3 Simple Reasons Why You Should Make Friends with Your Boss

He is not the enemy. He can be your greatest ally.

 

The boss. The head honcho. The one who holds the purse strings. The one who hires. The one who fires. The one you answer to. There are many connotations to being a boss. Many times that title can put up a barrier, intimidate us, and actually make us less productive. The traditional corporate world often supports the idea that the boss is untouchable, that he only wants results, and if you don’t meet his expectations, you’re fired.

Well, that’s just one side of the coin whose view has been influenced by numerous TV shows and movies that thrive on creating drama. Although there are bad bosses who are less than satisfactory, there are many who are excellent and who, in every sense of the word, are leaders and mentors who set great examples. 

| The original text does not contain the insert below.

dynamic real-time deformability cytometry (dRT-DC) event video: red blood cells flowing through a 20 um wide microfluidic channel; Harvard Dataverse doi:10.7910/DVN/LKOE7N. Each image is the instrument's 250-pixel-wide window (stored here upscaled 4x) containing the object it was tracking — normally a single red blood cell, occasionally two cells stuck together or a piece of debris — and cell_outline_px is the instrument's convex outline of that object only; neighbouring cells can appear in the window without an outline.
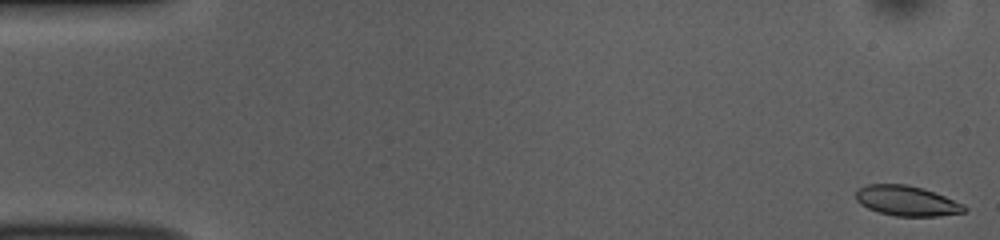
{"species": "common noctule bat (a hibernating species)", "species_latin": "Nyctalus noctula", "temperature_condition": "room temperature", "stored_images_in_passage": 52, "camera_frame_rate_fps": 3000, "um_per_image_px": 0.085, "animal": {"sex": "female", "body_mass_g": 10.0, "forearm_length_mm": 53.1}, "frame": {"image": 1, "passage_image": 1, "time_ms": 0.0, "image_size_px": [1000, 240], "cell_outline_px": [[968, 208], [964, 212], [940, 216], [896, 216], [880, 212], [868, 208], [860, 204], [856, 200], [856, 192], [860, 188], [868, 184], [904, 184], [924, 188], [964, 204]], "centroid_in_image_um": [77.09, 17.07], "position_along_channel_um": 7.9, "area_um2": 18.96}}
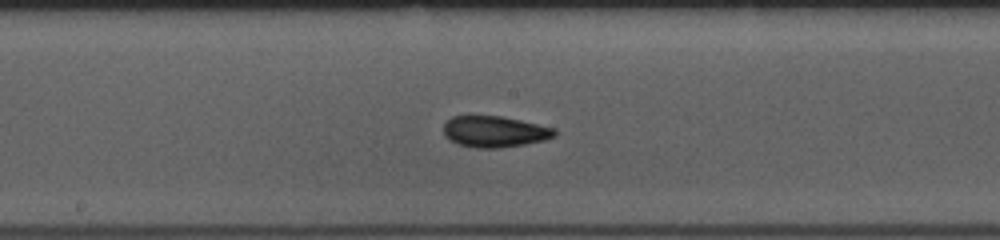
{"frame": {"image": 2, "passage_image": 27, "time_ms": 8.667, "image_size_px": [1000, 240], "cell_outline_px": [[556, 136], [544, 140], [524, 144], [500, 148], [476, 148], [456, 144], [444, 136], [444, 124], [452, 116], [500, 116], [520, 120], [556, 128]], "centroid_in_image_um": [42.04, 11.19], "position_along_channel_um": 206.2, "area_um2": 20.23}}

“A boss creates fear, a leader confidence. A boss fixes blame, a leader corrects    mistakes. A boss knows all, a leader asks questions. A boss makes work drudgery, a leader makes it interesting” - Russell H. Ewing, Journalist


Despite what image has been created regarding them, making friends with your boss might just be one of the best choices you ever make as you can set yourself up for a life of growth, development, and success. 

Here are three simple reasons why you should make friends with your boss.

 

1. Exponential Increase in Expertise

Behind the title of a boss is a whole wealth of experience and information. How else could he get where he is and establish a company without having gone through the process of learning, failing, and picking himself up again and again? He is most likely an expert in his own field - one that you are a part of, and one where you too can thrive. 

By befriending your boss, you can tap into that treasure chest of information. You can gain a mentor who will show you the ropes, teach you the tricks, and help you succeed. You’ll understand what it takes to be successful, what it takes to build your own name in the industry, the sacrifices that need to be made, and you’ll get a glimpse of the success that awaits at the end of the tunnel.

Instead of dreading moments of contact with the boss and feeling shy around him, try to make each interaction a learning experience. Take initiative, ask questions, and show interest even if you feel like you’re inexperienced. Your initiative will show him that you are passionate about what you do, and that you will stop at nothing to learn everything you can about the business. The more equipped you are, the more you can contribute - It’s a win-win situation.

“Stop the 'will you be my mentor?' emails and start being present to embrace the learning opportunities all around you. Ask your colleagues and executive team members for their points of view. Seek advice from your direct leader or leader once removed. Start having conversations and soaking in the mentorship moments.” -Robert Herjavec, Businessman

 

2. Boost Work Productivity and Efficiency

Believe it or not, befriending your boss can help increase productivity in the workplace. Your boss possesses the vision and goals for the company. By befriending your boss, you have a chance to unite yourself with that vision and to understand it better.

Also, due to the proximity to the boss, you can better understand what is expected of you, and you can see the gaps  in the company that need filling . You’ll have a better understanding of where you fit in and how you can make yourself matter.

It no longer becomes a relationship where you work 9 to 5 for a boss to produce results in order to get paid. It becomes one where you work together with a partner in order to carry out a mission and a dream that will make a difference. Work then has a purpose beyond the money giving you that extra motivation to get up every morning and put your heart in your work.

“All the top companies in the world with high performance cultures, such as Facebook, Nike, LinkedIn and Apple all recruit based on people's alignment to both the purpose and the values (ethical behaviours for business success).” -Marie-Claire Ross, CEO and Trust Leadership Expert

 

3. Meaning-Based Worklife

The last reason is simple yet important. In this life, all of us are looking for happiness that will fill our hearts. There is nothing more exhilarating than a sense of fulfillment. If we do something worthwhile, we consider that time well spent.

“For many today, meaning is the new money. It’s what people are looking for at work. Clear company values, translated into the day-to-day work experience, are one of the strongest drivers of an engaged workforce, one primed for successful collaboration.” -Tammy Erickson, Business Author

By making friends with your boss and identifying yourself with the mission and vision, by finding a mentor in him, and by finding your motivation to go to work and making a difference, you make work more than just a day job. As again, it becomes a mission, and it becomes something truly worth doing; something that fulfills. 

Considering the amount of time we spend on our work, the time it takes to commute, and the time we spend at our desks, it’s important for us to feel like this is time that just doesn’t pass us by, but is time that fulfills.

“More than 9 out of 10 employees, we found, are willing to trade a percentage of their lifetime earnings for greater meaning at work.” - Harvard Business Review


So, it’s time to make a transformation in the workplace. Don’t be afraid of your boss. Learn from him or her. Don’t be shy. Seek to contribute. Don’t work just for the money. Believe in a mission. Don’t just waste the productive times in your life. Make them count.